-------- Provided material --------
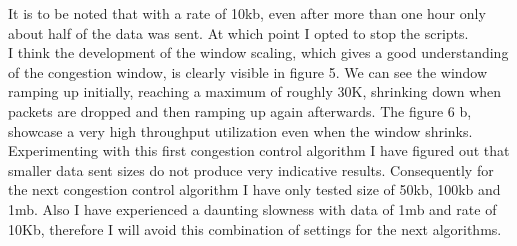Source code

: \documentclass{report}
\begin{document}
It is to be noted that with a rate of 10kb, even after more than one hour only about half of the data was sent. At which point I opted to stop the scripts.\\
I think the development of the window scaling, which gives a good understanding of the congestion window, is clearly visible in figure 5. We can see the window ramping up initially, reaching a maximum of roughly 30K, shrinking down when packets are dropped and then ramping up again afterwards. The figure 6 b, showcase a very high throughput utilization even when the window shrinks.\\
Experimenting with this first congestion control algorithm I have figured out that smaller data sent sizes do not produce very indicative results. Consequently for the next congestion control algorithm I have only tested size of 50kb, 100kb and 1mb. Also I have experienced a daunting slowness with data of 1mb and rate of 10Kb, therefore I will avoid this combination of settings for the next algorithms.
\end{document}
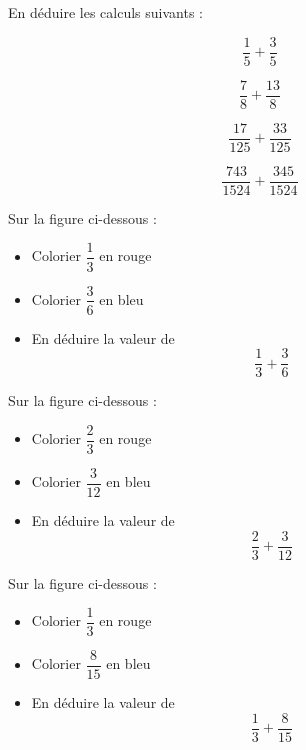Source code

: En déduire les calculs suivants :

\begin{multicols}{4}
    $$\dfrac{1}{5}+\dfrac{3}{5}$$

    $$\dfrac{7}{8}+\dfrac{13}{8}$$

    $$\dfrac{17}{125}+\dfrac{33}{125}$$

    $$\dfrac{743}{1524}+\dfrac{345}{1524}$$
\end{multicols}

\vfill

\begin{minipage}[t]{0.3\textwidth}
    Sur la figure ci-dessous :
    \begin{itemize}
        \item Colorier $\dfrac{1}{3}$ en rouge
        \item Colorier $\dfrac{3}{6}$ en bleu
        \item En déduire la valeur de $$\dfrac{1}{3}+\dfrac{3}{6}$$
    \end{itemize}
    \begin{figure}[H]
        \center
    \end{figure}
\end{minipage}
\hfil
\vrule
\hfil
\begin{minipage}[t]{0.3\textwidth}
    Sur la figure ci-dessous :
    \begin{itemize}
        \item Colorier $\dfrac{2}{3}$ en rouge
        \item Colorier $\dfrac{3}{12}$ en bleu
        \item En déduire la valeur de $$\dfrac{2}{3}+\dfrac{3}{12}$$
    \end{itemize}
    \begin{figure}[H]
        \center
    \end{figure}
\end{minipage}
\hfil
\vrule
\hfil
\begin{minipage}[t]{0.3\textwidth}
    Sur la figure ci-dessous :
    \begin{itemize}
        \item Colorier $\dfrac{1}{3}$ en rouge
        \item Colorier $\dfrac{8}{15}$ en bleu
        \item En déduire la valeur de $$\dfrac{1}{3}+\dfrac{8}{15}$$
    \end{itemize}
    \begin{figure}[H]
        \center
    \end{figure}
\end{minipage}

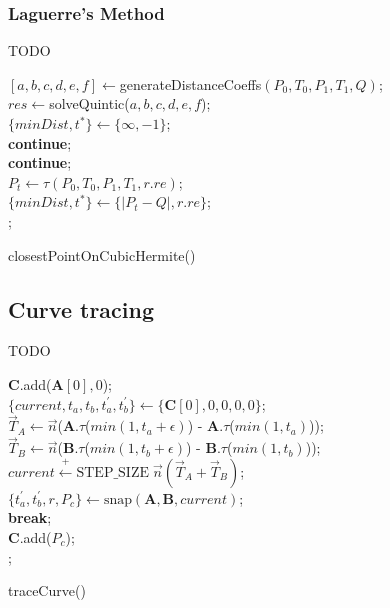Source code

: \documentclass[journal, letterpaper]{IEEEtran}
\begin{document}
\subsubsection{Laguerre's Method}
TODO
\blindtext
{}
\begin{algorithm}[ht!]
  $[a,b,c,d,e,f] \leftarrow $generateDistanceCoeffs$(P_0,T_0,P_1,T_1,Q)$; \\
  $res \leftarrow $solveQuintic($a,b,c,d,e,f$); \\
  $\{minDist, t^*\} \leftarrow \{\infty,-1\}$;\\
   {
     \textbf{continue}; \\
     \textbf{continue}; \\
    $P_t \leftarrow \tau(P_0,T_0,P_1,T_1,r.re)$; \\
     {
      $\{minDist, t^*\} \leftarrow \{|P_t - Q|, r.re\}$;\\
    }
  }
  ;
  \caption{closestPointOnCubicHermite()}
\end{algorithm}

\subsection{Curve tracing}
TODO
\blindtext

\begin{algorithm}[ht!]
  $\mathbf{C}.$add($\mathbf{A}[0], 0$); \\
  $\{current, t_a, t_b, t_a^\prime, t_b^\prime\} \leftarrow \{\mathbf{C}[0],0,0,0,0\}$; \\
   {
  $\vec{T}_A \leftarrow \vec{n}$($\mathbf{A}.\tau$($min(1,t_a+\epsilon)$) - $\mathbf{A}.\tau$($min(1,t_a)$)); \\
  $\vec{T}_B \leftarrow \vec{n}$($\mathbf{B}.\tau$($min(1,t_b+\epsilon)$) - $\mathbf{B}.\tau$($min(1,t_b)$)); \\
  $current \stackrel{+}\leftarrow \text{STEP\_SIZE} \;\vec{n}(\vec{T}_A + \vec{T}_B)$; \\
  $\{t_a^\prime, t_b^\prime, r, P_c\} \leftarrow \text{snap}(\mathbf{A},\mathbf{B},current)$; \\
   \textbf{break}; \\
  $\mathbf{C}.$add($P_c$); \\
  }
  ;
  \caption{traceCurve()}
\end{algorithm}
\end{document}
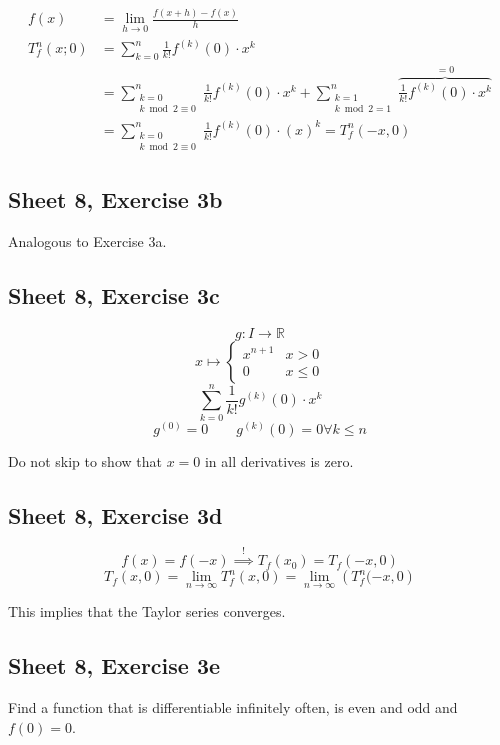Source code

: \documentclass{article}
\begin{document}
\begin{align*}
  f(x) &= \lim_{h\to0} \frac{f(x + h) - f(x)}{h} \\
  T_f^n(x; 0) &= \sum_{k=0}^n \frac{1}{k!} f^{(k)}(0) \cdot x^k \\
  &= \sum_{\substack{k=0 \\ k \bmod{2} \equiv 0}}^n \frac{1}{k!} f^{(k)}(0) \cdot x^k + \sum_{\substack{k=1 \\ k \bmod{2} = 1}}^n \overbrace{\frac{1}{k!}f^{(k)}(0) \cdot x^k}^{=0} \\
  &= \sum_{\substack{k = 0 \\ k \bmod{2} \equiv 0}}^n \frac{1}{k!} f^{(k)}(0) \cdot (x)^k = T_f^n(-x, 0)
\end{align*}

\subsection{Sheet 8, Exercise 3b}
Analogous to Exercise 3a.

\subsection{Sheet 8, Exercise 3c}
\[ g: I \to \mathbb R \]
\[ x \mapsto \begin{cases} x^{n+1} & x > 0 \\ 0 & x \leq 0 \end{cases} \]
\[ \sum_{k=0}^n \frac{1}{k!} g^{(k)}(0) \cdot x^k \]
\[ g^{(0)} = 0 \qquad g^{(k)}(0) = 0 \forall k \leq n \]

Do not skip to show that $x=0$ in all derivatives is zero.

\subsection{Sheet 8, Exercise 3d}

\[ f(x) = f(-x) \overset!\implies T_f(x_0) = T_f(-x, 0) \]
\[ T_f(x, 0) = \lim_{n\to\infty} T_f^n(x, 0) = \lim_{n\to\infty} \left(T_f^n(-x, 0\right) \]

This implies that the Taylor series converges.

\subsection{Sheet 8, Exercise 3e}

Find a function that is differentiable infinitely often, is even and odd and $f(0) = 0$.
\end{document}
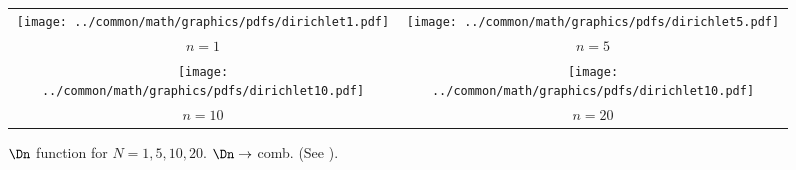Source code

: \begin{figure}
  \centering
  \begin{tabular}{cc}
    \texttt{[image: ../common/math/graphics/pdfs/dirichlet1.pdf]}&\texttt{[image: ../common/math/graphics/pdfs/dirichlet5.pdf]}\\
    $n=1$&$n=5$\\
    \texttt{[image: ../common/math/graphics/pdfs/dirichlet10.pdf]}&\texttt{[image: ../common/math/graphics/pdfs/dirichlet10.pdf]}\\
    $n=10$&$n=20$
  \end{tabular}
    \caption{
       $\Dn$ function for $N=1,5,10,20$.
       $\Dn\to$ comb.
       (See ).
       \label{fig:DN}
       }
\end{figure}
%
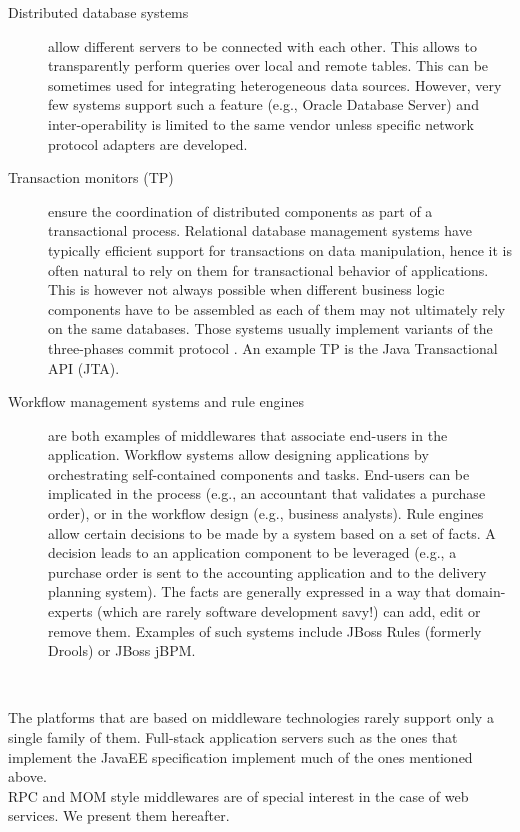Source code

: \begin{description}
  \item[Distributed database systems] allow different servers to be connected with each other. This allows to transparently perform queries over local and remote tables. This can be sometimes used for integrating heterogeneous data sources. However, very few systems support such a feature (e.g., Oracle Database Server) and inter-operability is limited to the same vendor unless specific network protocol adapters are developed.
  
  \item[Transaction monitors (TP)] ensure the coordination of distributed components as part of a transactional process. Relational database management systems have typically efficient support for transactions on data manipulation, hence it is often natural to rely on them for transactional behavior of applications. This is however not always possible when different business logic components have to be assembled as each of them may not ultimately rely on the same databases. Those systems usually implement variants of the three-phases commit protocol \cite{SkeenS83}. An example TP is the Java Transactional API (JTA).
  
  \item[Workflow management systems and rule engines] are both examples of middlewares that associate end-users in the application. Workflow systems allow designing applications by orchestrating self-contained components and tasks. End-users can be implicated in the process (e.g., an accountant that validates a purchase order), or in the workflow design (e.g., business analysts). Rule engines allow certain decisions to be made by a system based on a set of facts. A decision leads to an application component to be leveraged (e.g., a purchase order is sent to the accounting application and to the delivery planning system). The facts are generally expressed in a way that domain-experts (which are rarely software development savy!) can add, edit or remove them. Examples of such systems include JBoss Rules (formerly Drools) or JBoss jBPM.
  
\end{description}\

The platforms that are based on middleware technologies rarely support only a single family of them. Full-stack application servers such as the ones that implement the JavaEE specification implement much of the ones mentioned above.\\

RPC and MOM style middlewares are of special interest in the case of web services. We present them hereafter.\\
--------
- _Exercise requirements_: All lines above with "common" in them should be returned.

- _Task response_:
    \texttt{[image: ../common/math/graphics/pdfs/dirichlet1.pdf]}&\texttt{[image: ../common/math/graphics/pdfs/dirichlet5.pdf]}\\
    \texttt{[image: ../common/math/graphics/pdfs/dirichlet10.pdf]}&\texttt{[image: ../common/math/graphics/pdfs/dirichlet10.pdf]}\\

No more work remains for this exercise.